Content starts
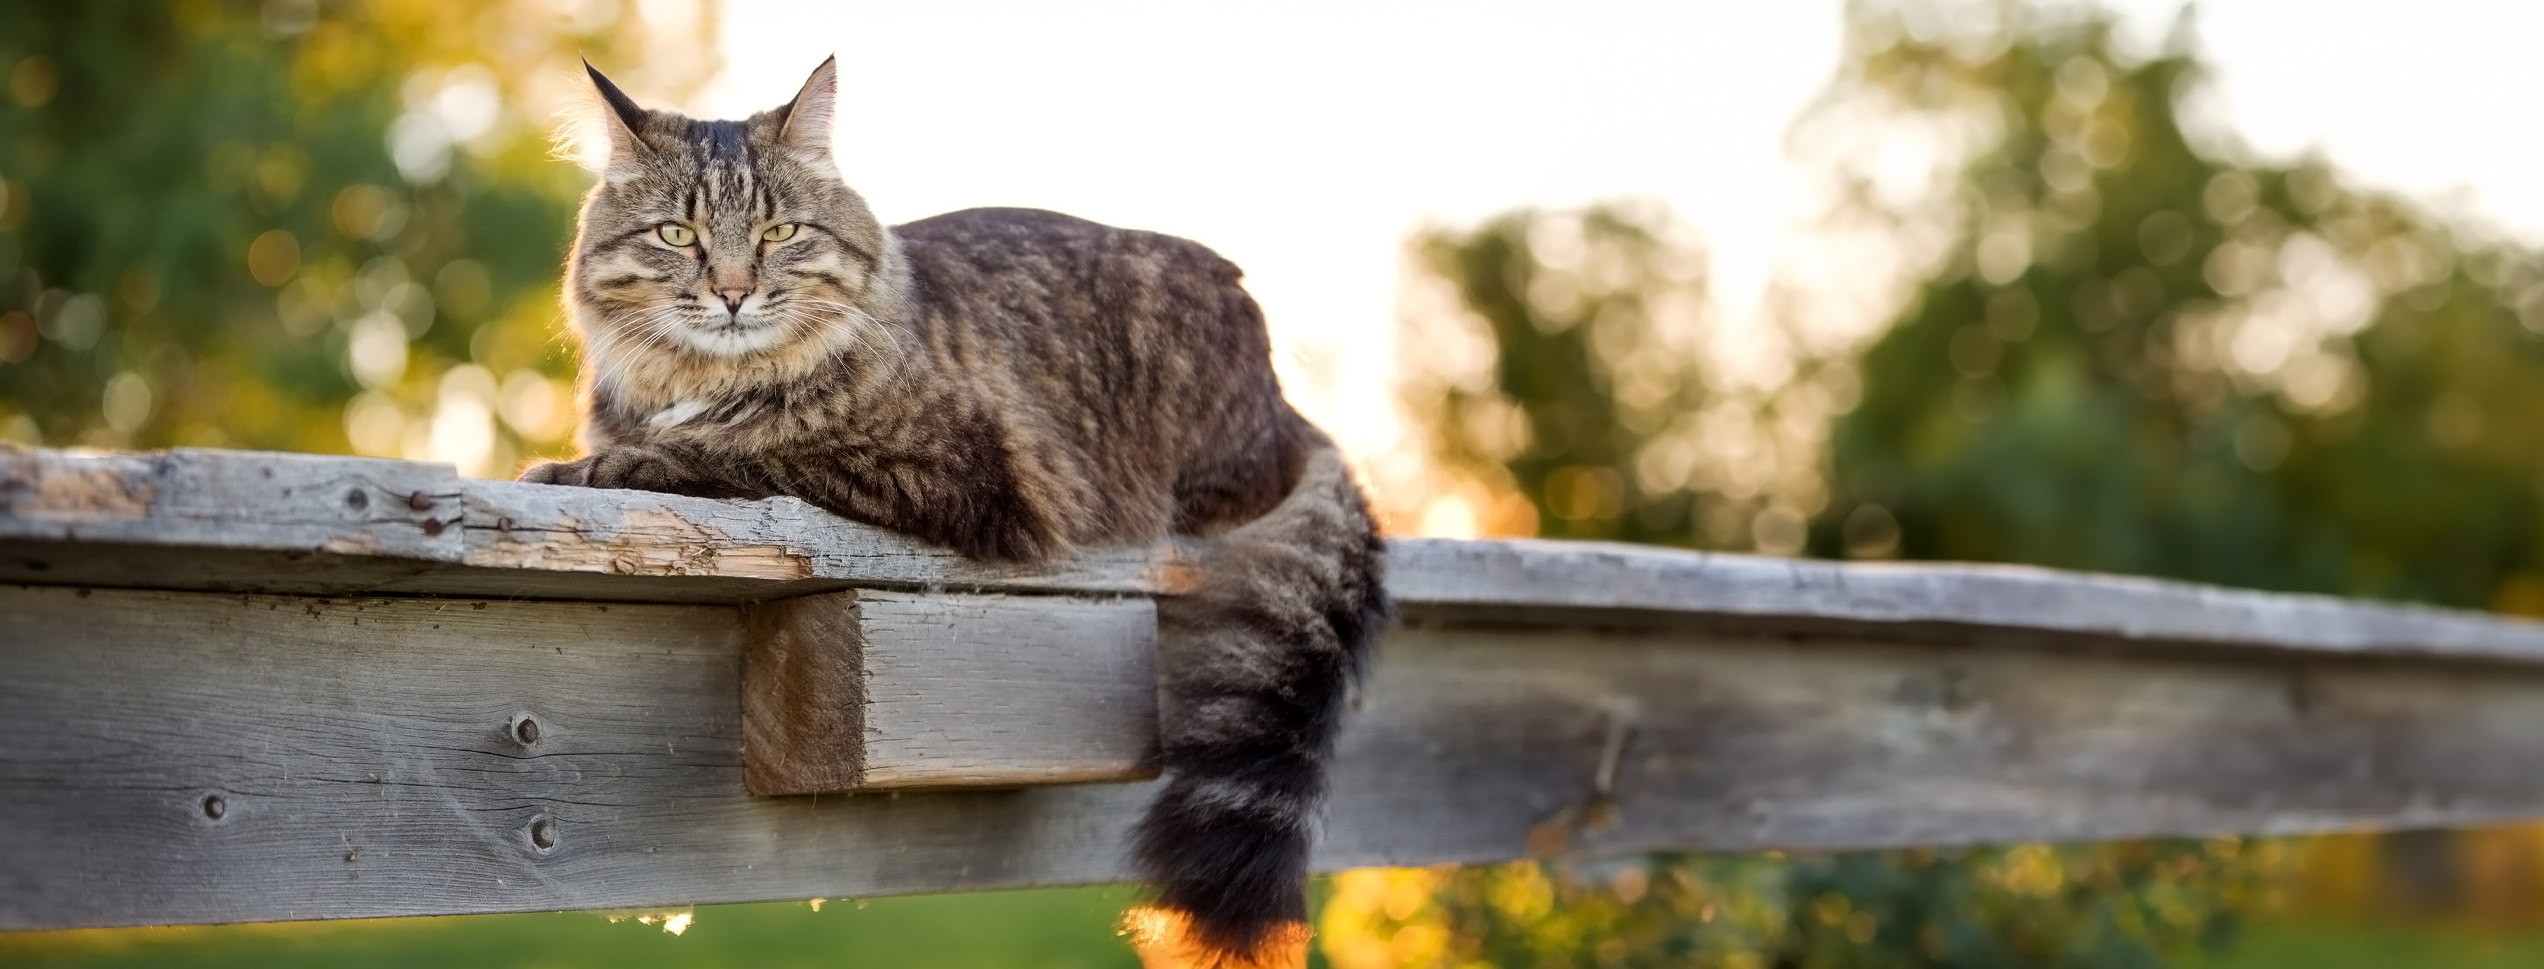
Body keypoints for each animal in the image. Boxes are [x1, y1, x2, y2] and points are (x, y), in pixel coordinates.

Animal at [521, 56, 1394, 961]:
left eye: (778, 233)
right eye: (677, 236)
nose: (732, 292)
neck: (707, 380)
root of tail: (1286, 403)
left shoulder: (955, 459)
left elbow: (742, 446)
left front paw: (597, 463)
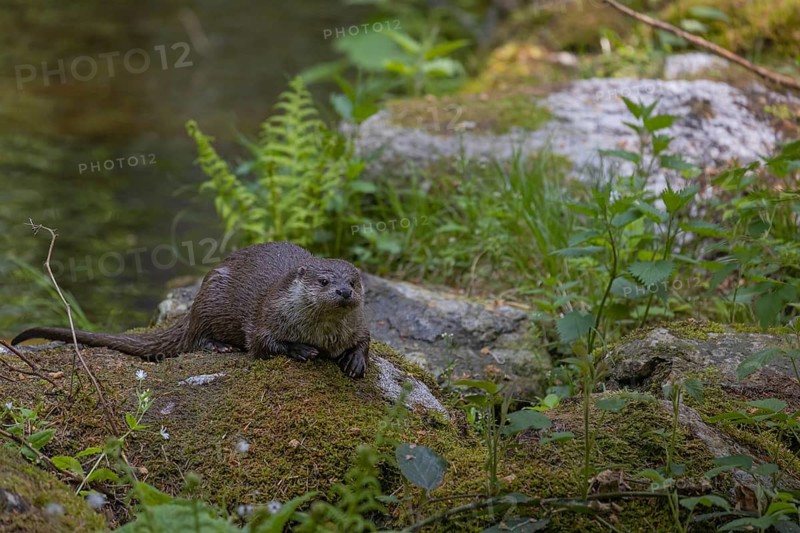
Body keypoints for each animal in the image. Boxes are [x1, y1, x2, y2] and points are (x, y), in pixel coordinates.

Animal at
Content ends
> [DIRECTIONS FOR THIS TASK]: Copy out the records exactly. Do not include the pictures.

> [ANSWER SECTION]:
Body keypoints for each animal in the image. Boxes are [x1, y1, x2, y2] and points are (x, y), in pixel coordinates.

Animal at [521, 56, 1394, 961]:
left eye: (778, 233)
right eye: (677, 236)
nose: (732, 292)
neck: (707, 380)
root of tail: (1286, 403)
left shoulder: (955, 459)
left elbow: (742, 446)
left front paw: (597, 463)
Body keypoints for each animal in the image. Boxes are [x1, y1, x2, y2] and points are (x, y), in pixel coordinates.

Animal at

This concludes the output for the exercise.